America's spy chief was sent on a secret mission to Israel to warn its leaders not to launch a surprise attack on Iran without notifying the US Administration.
As Binyamin Netanyahu, the Israeli Prime Minister, prepares to visit Washington, it emerged yesterday that Leon Panetta, the head of the CIA, went to Israel two weeks ago. He sought assurances from Mr Netanyahu and Ehud Barak, the Defence Minister, that their hawkish new Government would not attack Iran without alerting Washington.
Concerns have been rising that Mr Netanyahu could launch a strike on Tehran's atomic programme, in the same way that Israel hit Saddam Hussein's Osirak reactor in 1981. Israel has been preparing for such an eventuality. It has carried out long-distance manoeuvres and is due to hold its largest civil defence drills this summer. The country's leaders reportedly told Mr Panetta that they did not "intend to surprise the US on Iran".

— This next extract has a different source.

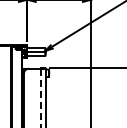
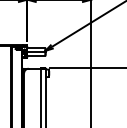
line at (41, 98): dashed -> solid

Mr Netanyahu will leave for Washington this weekend. He will meet Hillary Clinton, the Secretary of State, and Mr Obama, whom he will try to convince of the need for tougher action against Iran. Mr Obama favours trying to engage Tehran, but his efforts have been received coolly by President Ahmadinejad.

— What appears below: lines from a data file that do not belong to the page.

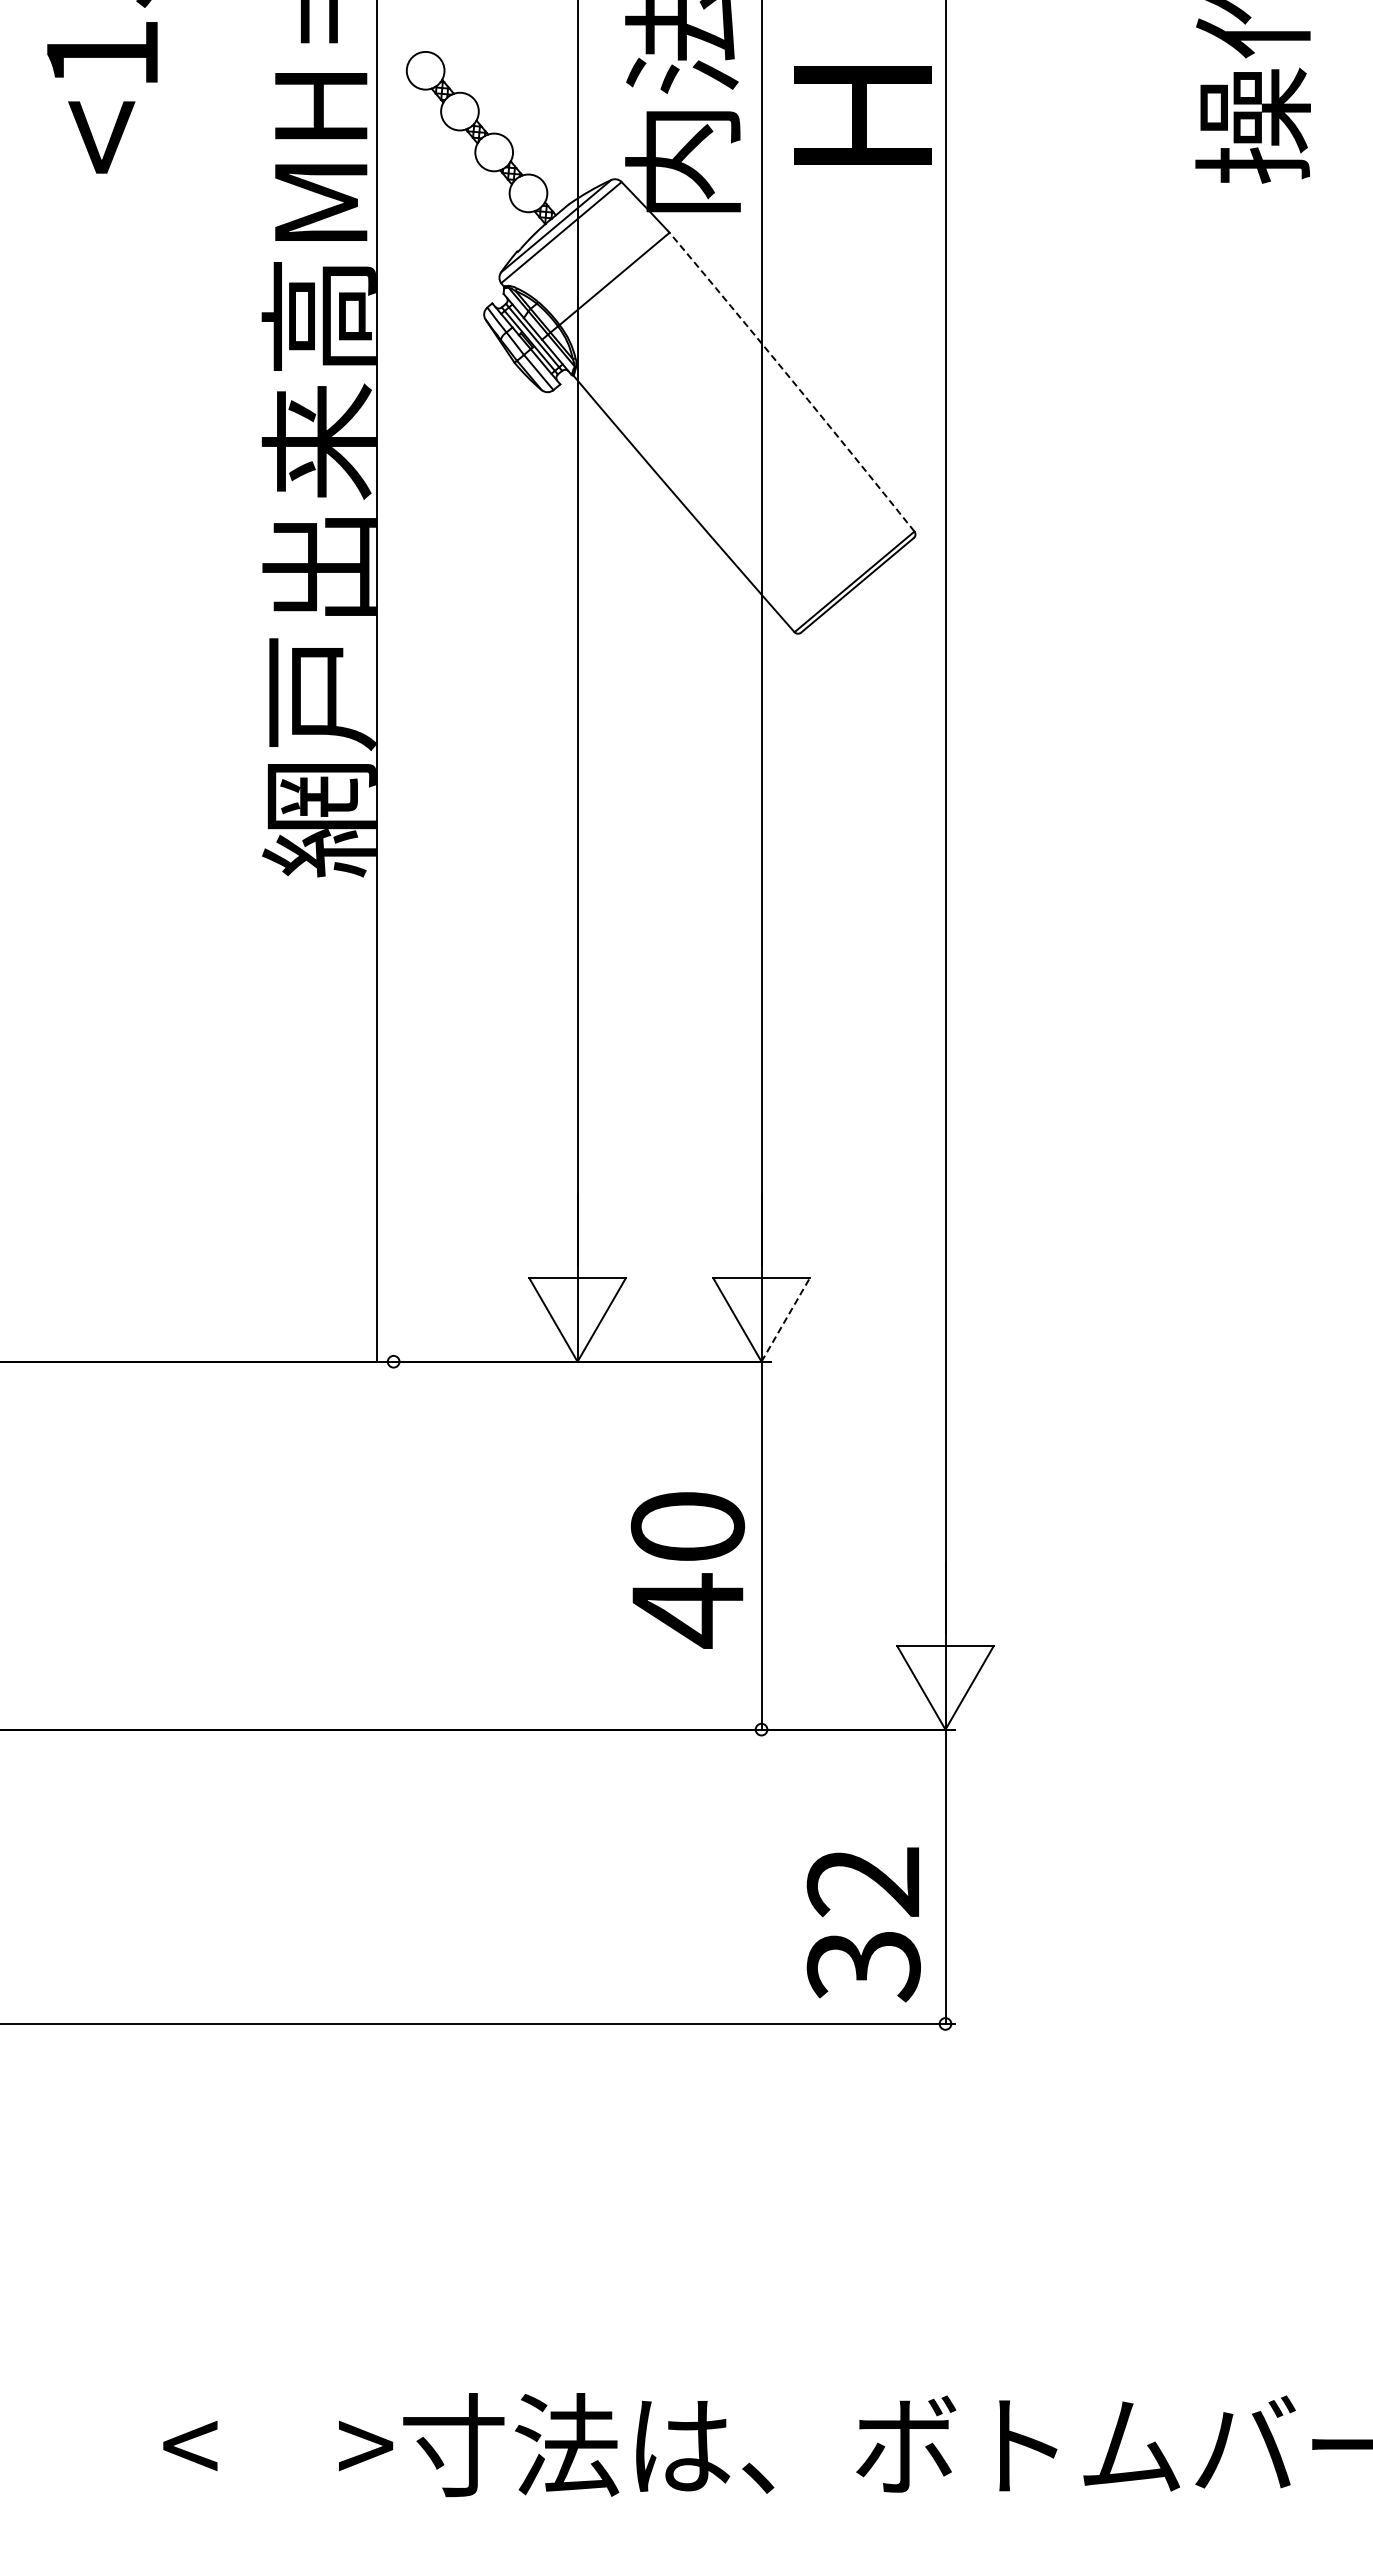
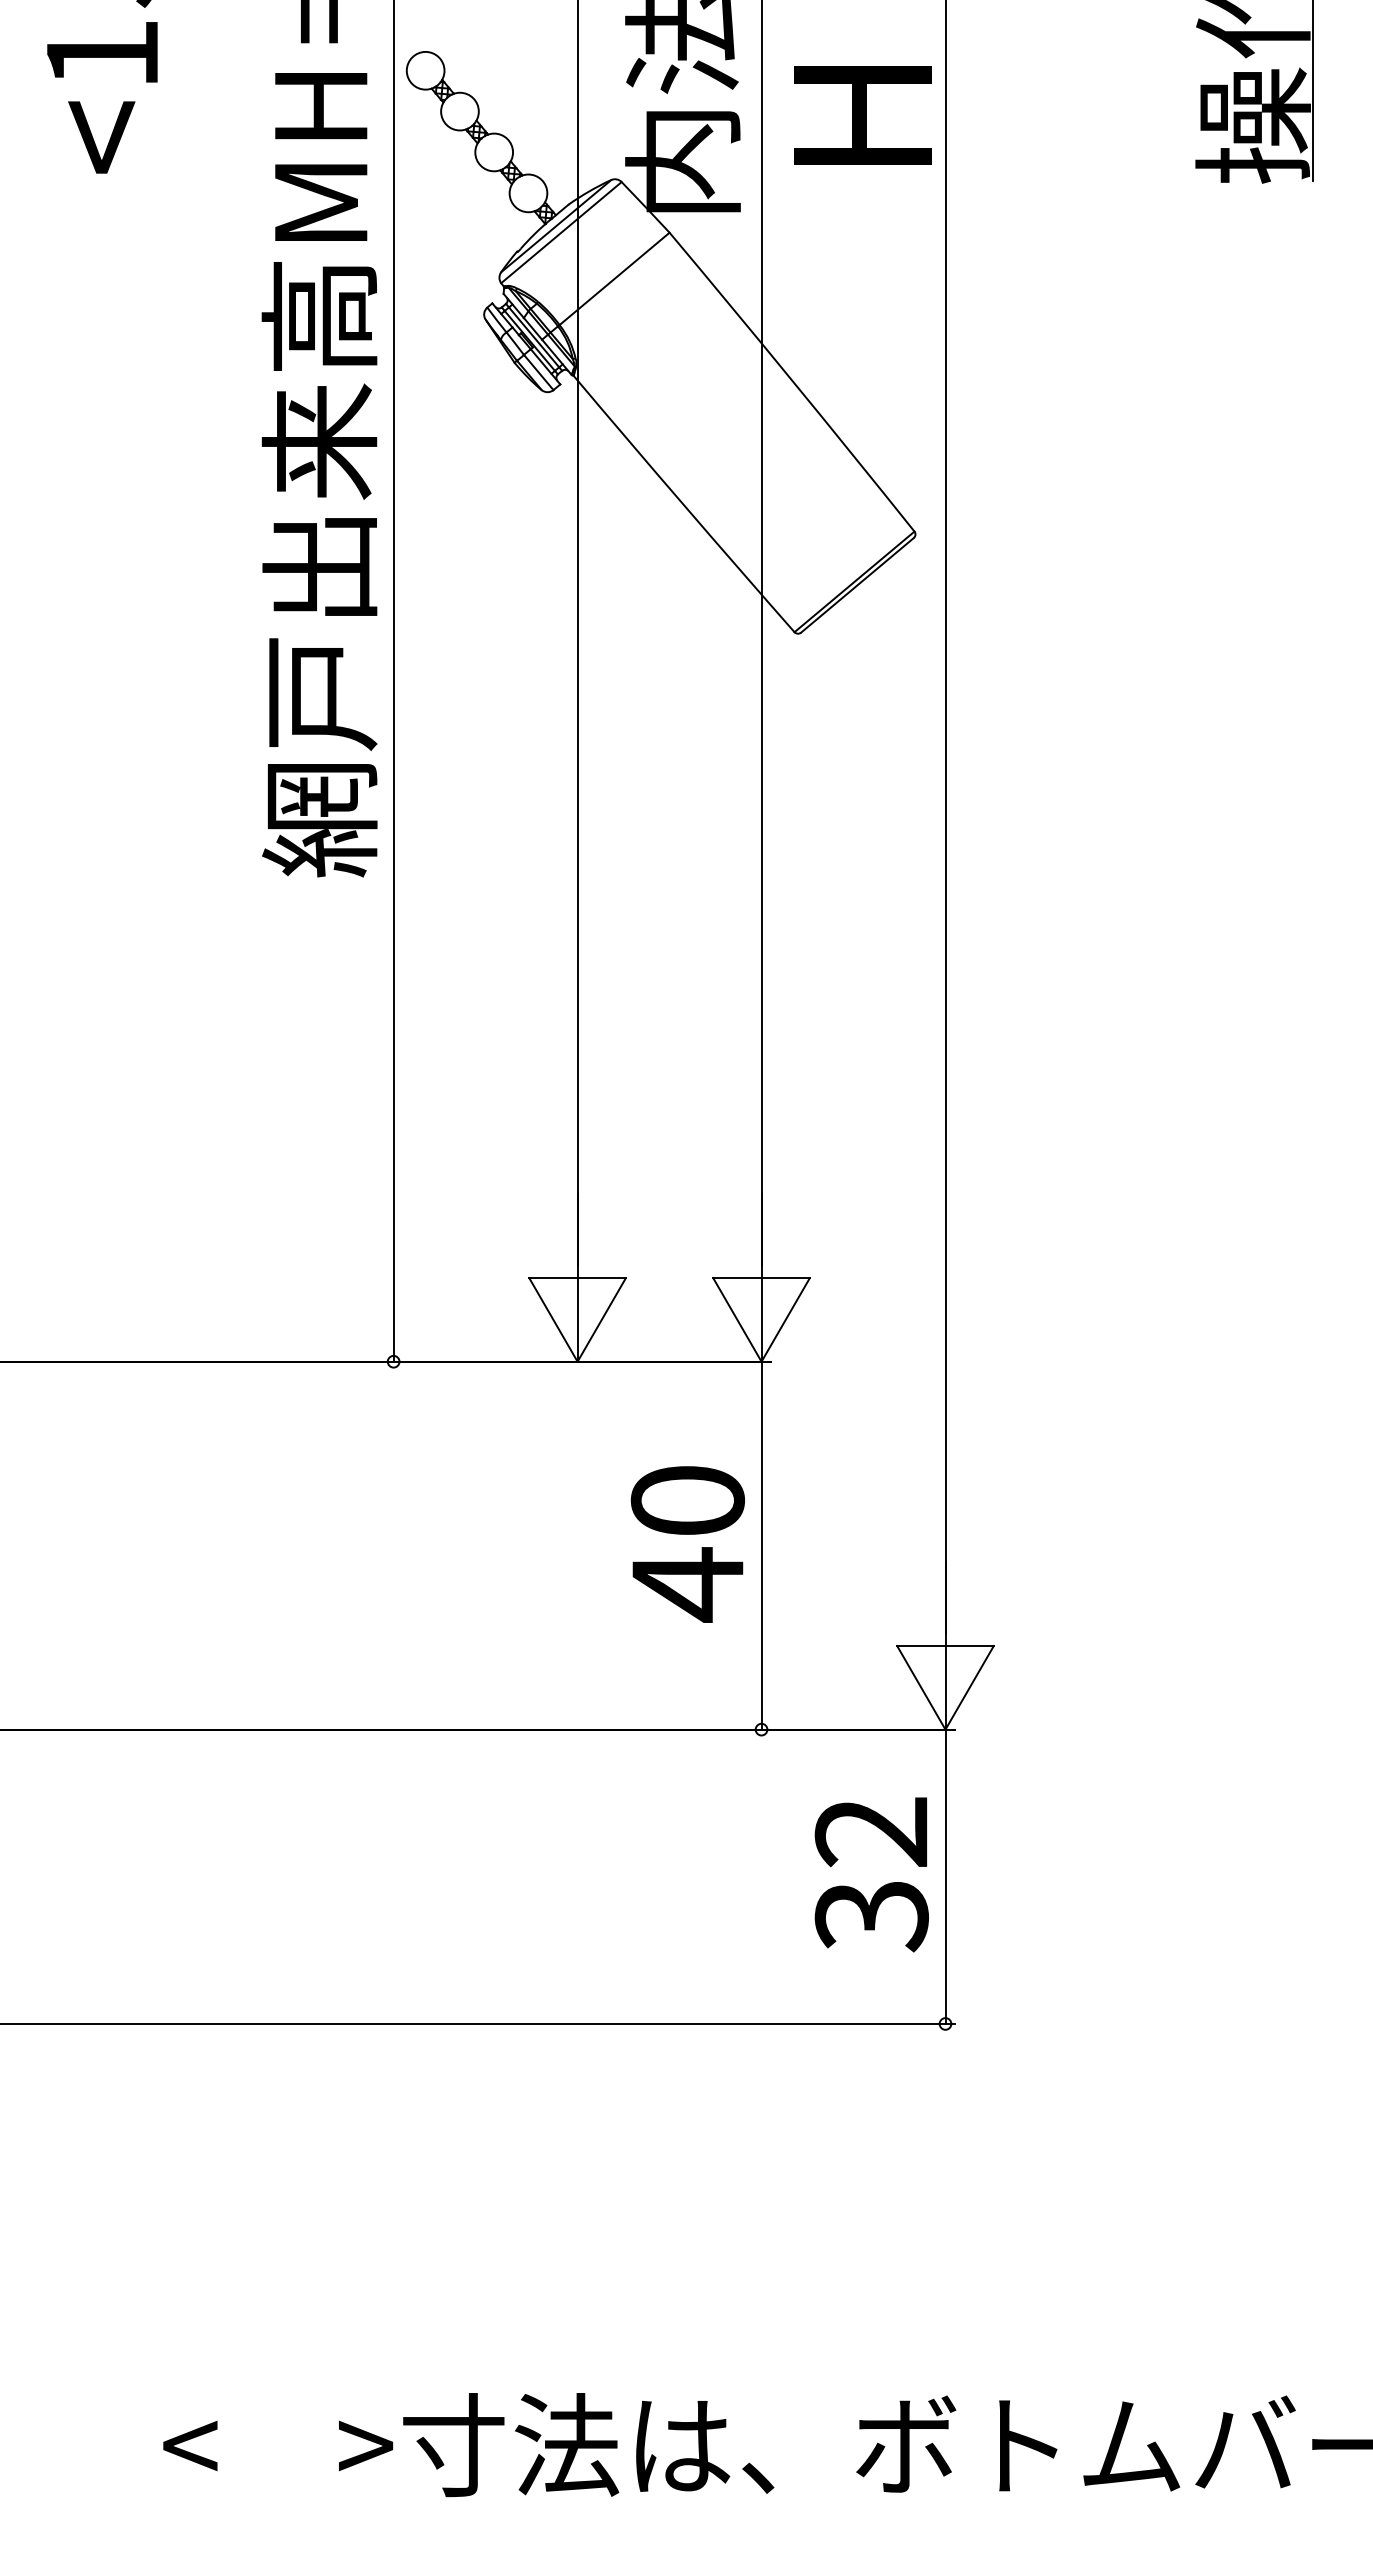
line at (1313, 91): none -> present
arc at (792, 381): dashed -> solid
line at (376, 681) position: (376, 681) -> (393, 681)
line at (785, 1319): dashed -> solid
text at (687, 1570) position: (687, 1570) -> (687, 1544)
text at (863, 1924) position: (863, 1924) -> (871, 1874)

The Israeli leader is expected to insist that the US stays focused on Iran, rather than tackling stalled talks with the Palestinians.

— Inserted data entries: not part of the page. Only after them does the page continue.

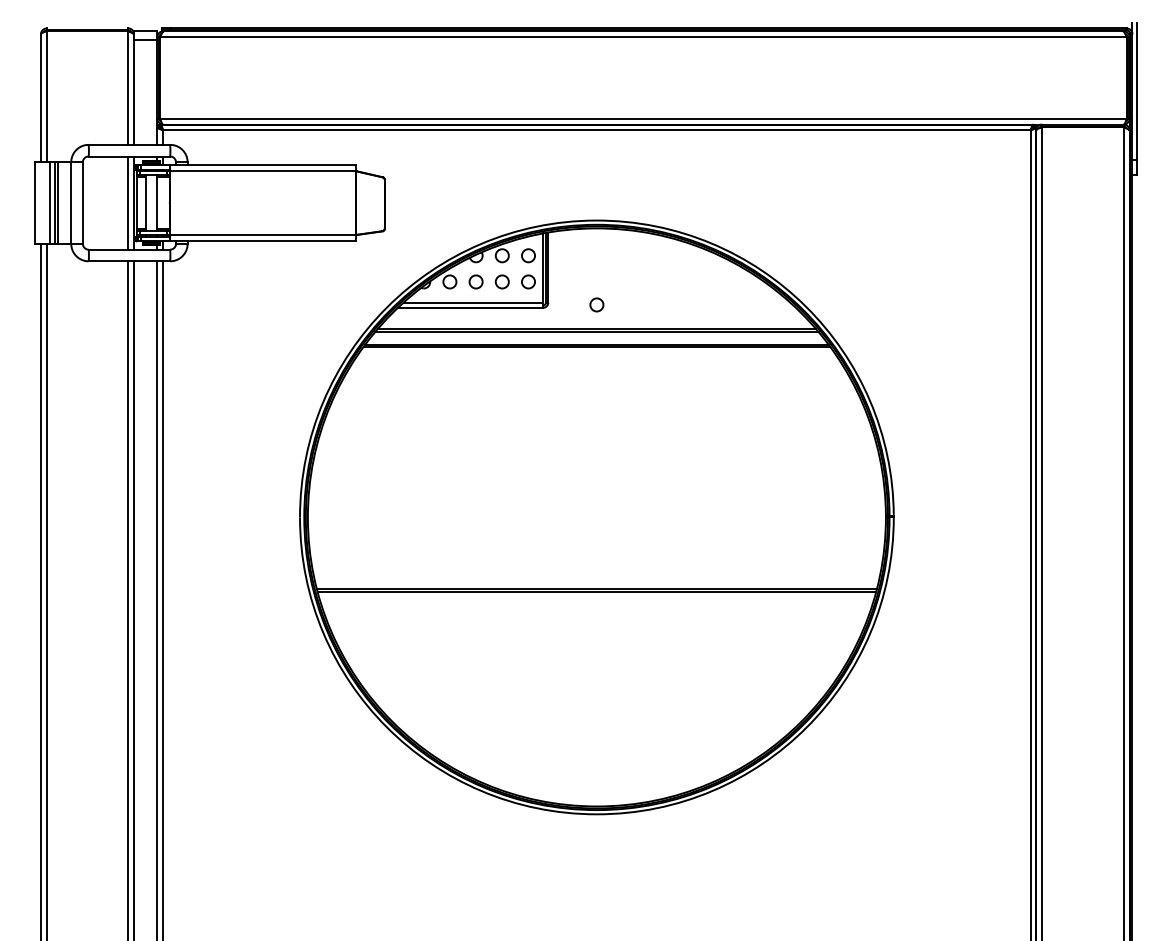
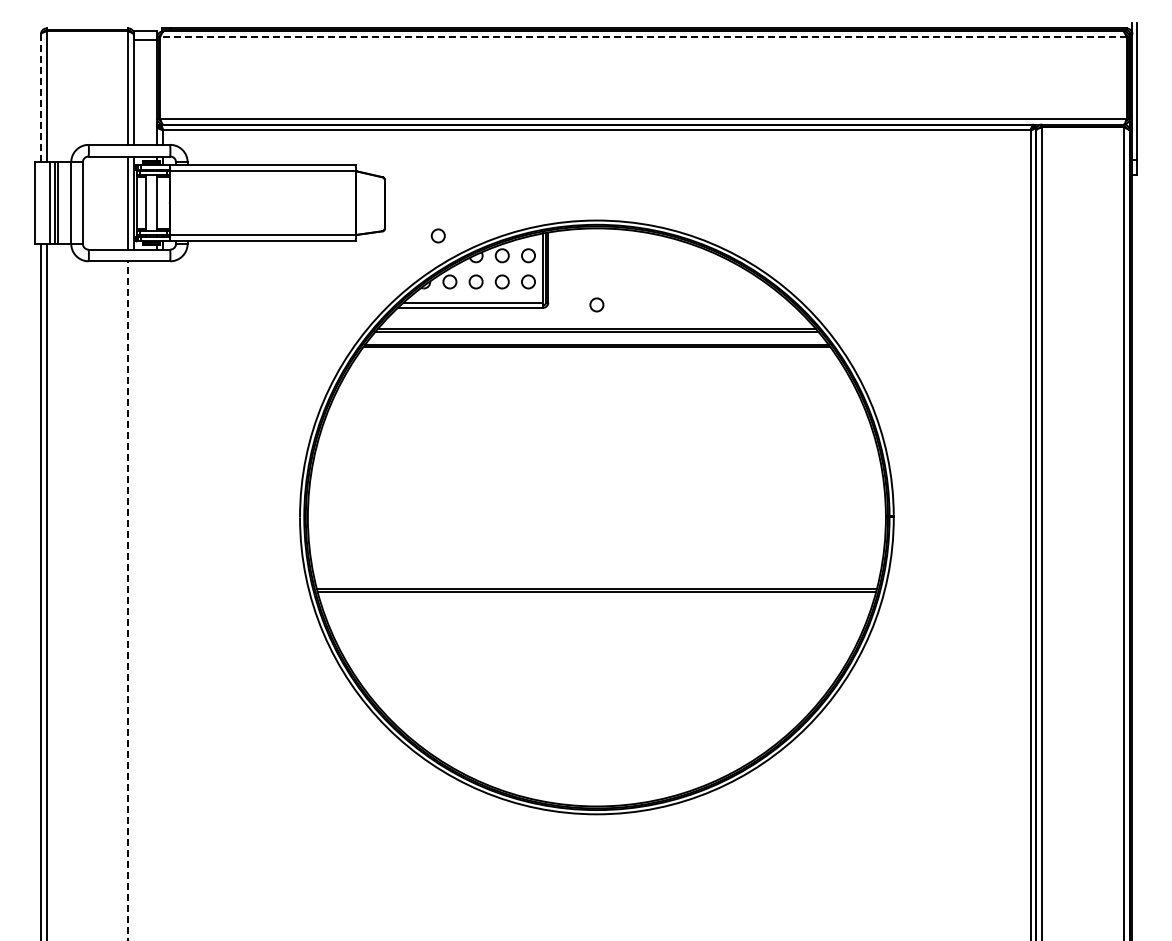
line at (642, 37): solid -> dashed
line at (40, 97): solid -> dashed
circle at (437, 235): none -> present
line at (134, 599): present -> none
line at (157, 599): present -> none
line at (163, 599): present -> none
line at (128, 600): solid -> dashed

Mr Netanyahu has held meetings with Arab leaders this week, including President Mubarak of Egypt and King Abdullah of Jordan. Both Sunni leaders share Israel's fears of a resurgent Shia Iran.
In Aqaba, Jordan, yesterday King Abdullah told Mr Netanyahu there could be no regional peace without a Palestinian state. So far Mr Netanyahu has refused to commit to a two-state solution. Instead, he has talked about developing the Palestinian economy, with Palestinians having only limited sovereignty. That view is likely to cause confrontation with Mr Obama.
Mr Netanyahu raised the issue of Iran during a private meeting with Pope Benedict XVI in Nazareth yesterday. "I asked him as a moral figure to make his voice heard loud and continuously against the declarations coming from Iran of their intention to destroy Israel," he said.
"I think we found in him an attentive ear." The Pope, who reiterated his calls for peace yesterday, did not give an account of the meeting.